This invention relates to a sheet deliverer for a sheet processing machine, particularly a sheet printing machine with high stapling or stacking delivery in which the sheets are taken off the machine by means of controlled gripper pads carried on orbitally moveable chains (e.g., roller chains), and are conveyed thereby to a stapling or stacking table upon which the sheets are delivered and stapled (i.e., stacked) to a high staple, wherein a plurality of the gripping pads are disposed parallel to each other in laterally spaced relation and are fastened to the respective laterally spaced rotating or orbiting chains which travel in chain guides with upper and lower guide flanks, and wherein the chain guides are guided at the input and the output sides of the sheet deliverer over reversing guides or wheels, and the chain guides extend at least from an input reversing guide to the upper side of the stapling table.
Sheet deliverers having the above described features are known in numerous embodiments. They all are arranged such that the chain guide way forms a generally Z-like or S-like path of travel for the chains in side view, which constrains the chains guided thereby to proceed through repeated changes of direction in their traverse of the chain guides. One example of such an apparatus is disclosed in German patent specification 23 08 025.
A different prior art sheet deliverer described in German patent specification 25 44 566 also provides in the lower and upper chain guide ways several changes of direction of chain movement including straight or flat chain runs where the chain is not positively engaging either the upper or lower guide way flanks. In addition, this German patent also describes a sheet guiding plate provided at a small distance below the lower chain guide way and parallel to it, with the sheet guiding plate extending approximately to the front edge of a stapling table. In operation, this sheet guiding plate provides between itself and the sheets conveyed an air cushion which assists in the uniform transport of the sheets and prevents the sheets from having contact with the guide plate.

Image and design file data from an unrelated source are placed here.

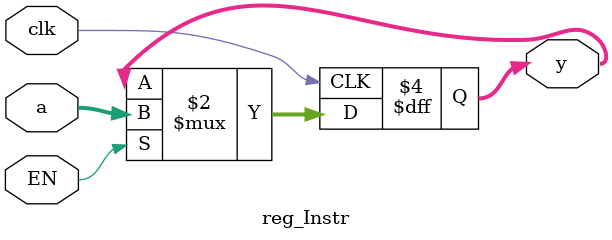
<source format=sv>
`timescale 1ns / 1ps

module reg_Instr(
    input   logic [31:0] a,
    input   logic clk, EN,
    output  logic [31:0] y
    );
    
    always_ff @(posedge clk)
        if(EN) y <= a;
    
endmodule

</source>
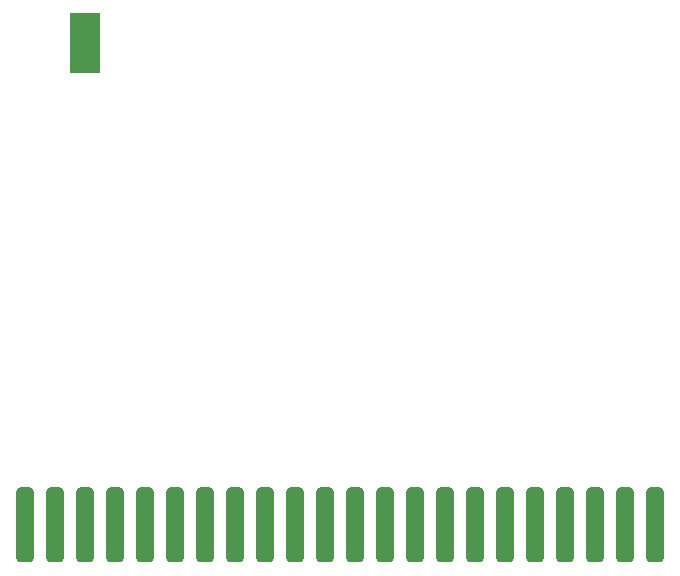
<source format=gbp>
G04 #@! TF.GenerationSoftware,KiCad,Pcbnew,(6.0.5)*
G04 #@! TF.CreationDate,2022-12-14T22:57:53+01:00*
G04 #@! TF.ProjectId,MDCC_512k,4d444343-5f35-4313-926b-2e6b69636164,C*
G04 #@! TF.SameCoordinates,Original*
G04 #@! TF.FileFunction,Paste,Bot*
G04 #@! TF.FilePolarity,Positive*
%FSLAX46Y46*%
G04 Gerber Fmt 4.6, Leading zero omitted, Abs format (unit mm)*
G04 Created by KiCad (PCBNEW (6.0.5)) date 2022-12-14 22:57:53*
%MOMM*%
%LPD*%
G01*
G04 APERTURE LIST*
G04 Aperture macros list*
%AMRoundRect*
0 Rectangle with rounded corners*
0 $1 Rounding radius*
0 $2 $3 $4 $5 $6 $7 $8 $9 X,Y pos of 4 corners*
0 Add a 4 corners polygon primitive as box body*
4,1,4,$2,$3,$4,$5,$6,$7,$8,$9,$2,$3,0*
0 Add four circle primitives for the rounded corners*
1,1,$1+$1,$2,$3*
1,1,$1+$1,$4,$5*
1,1,$1+$1,$6,$7*
1,1,$1+$1,$8,$9*
0 Add four rect primitives between the rounded corners*
20,1,$1+$1,$2,$3,$4,$5,0*
20,1,$1+$1,$4,$5,$6,$7,0*
20,1,$1+$1,$6,$7,$8,$9,0*
20,1,$1+$1,$8,$9,$2,$3,0*%
G04 Aperture macros list end*
%ADD10RoundRect,0.381000X-0.381000X-2.794000X0.381000X-2.794000X0.381000X2.794000X-0.381000X2.794000X0*%
%ADD11R,2.540000X5.080000*%
G04 APERTURE END LIST*
D10*
X121841100Y-125828600D03*
X124381100Y-125828600D03*
X126921100Y-125828600D03*
X129461100Y-125828600D03*
X132001100Y-125828600D03*
X134541100Y-125828600D03*
X137081100Y-125828600D03*
X139621100Y-125828600D03*
X142161100Y-125828600D03*
X144701100Y-125828600D03*
X147241100Y-125828600D03*
X149781100Y-125828600D03*
X152321100Y-125828600D03*
X154861100Y-125828600D03*
X157401100Y-125828600D03*
X159941100Y-125828600D03*
X162481100Y-125828600D03*
X165021100Y-125828600D03*
X167561100Y-125828600D03*
X170101100Y-125828600D03*
X172641100Y-125828600D03*
X175181100Y-125828600D03*
D11*
X126911100Y-85053600D03*
M02*

</source>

With such a Z-like or S-like course of a chain guide way as disclosed by the prior art, each change of direction of the chain guide way forces the rolls of the roller chain elements to move from engagement with one guide surface or flank to engagement with an opposed guide surface or flank, with resultant loud noise development in moving from engagement with one guide flank to the other, for instance from a lower chain guide flank to an upper chain guide flank or vice versa. This effect is caused by the inertia of the moving chain mass and the changing centrifugal forces resulting when changing the direction of chain travel, the chain inertia being even greater at points where the gripping pads, which have a considerable mass themselves, are fastened to the chains. Tension imposed on the chains during changing of engaging flanks of the chain guides in the areas where the direction of chain travel changes also can result in considerable noise.
Another disadvantage of prior sheet deliverers is that the mentioned direction changes of the orbitally traveling chains in the Z-like or S-like chain guide ways leads to a wave-like, flag-fluttering movement of the sheets being transported by the gripping pads. This hinders system operating efficiency, particularly when the sheets are printed on both sides, because such fluttering may cause undesired smearing of the freshly printed sheets by their repeated forceful contacting the sheet guides.
After a certain duration of such operation, the repeated change of contact guide flanks and the chain roller elements within the guides leads to premature wear or damage of both the chain rollers and the chain guides, and this results in even greater noise development. Consequently, in a sheet deliverer according to the prior art delivery speed is limited in order to avoid the described disadvantages. In the future, however, sheet deliverers will be needed that can convey or deliver sheets at higher speeds that conventional sheet deliverers due to increasing printing press operating speeds and output.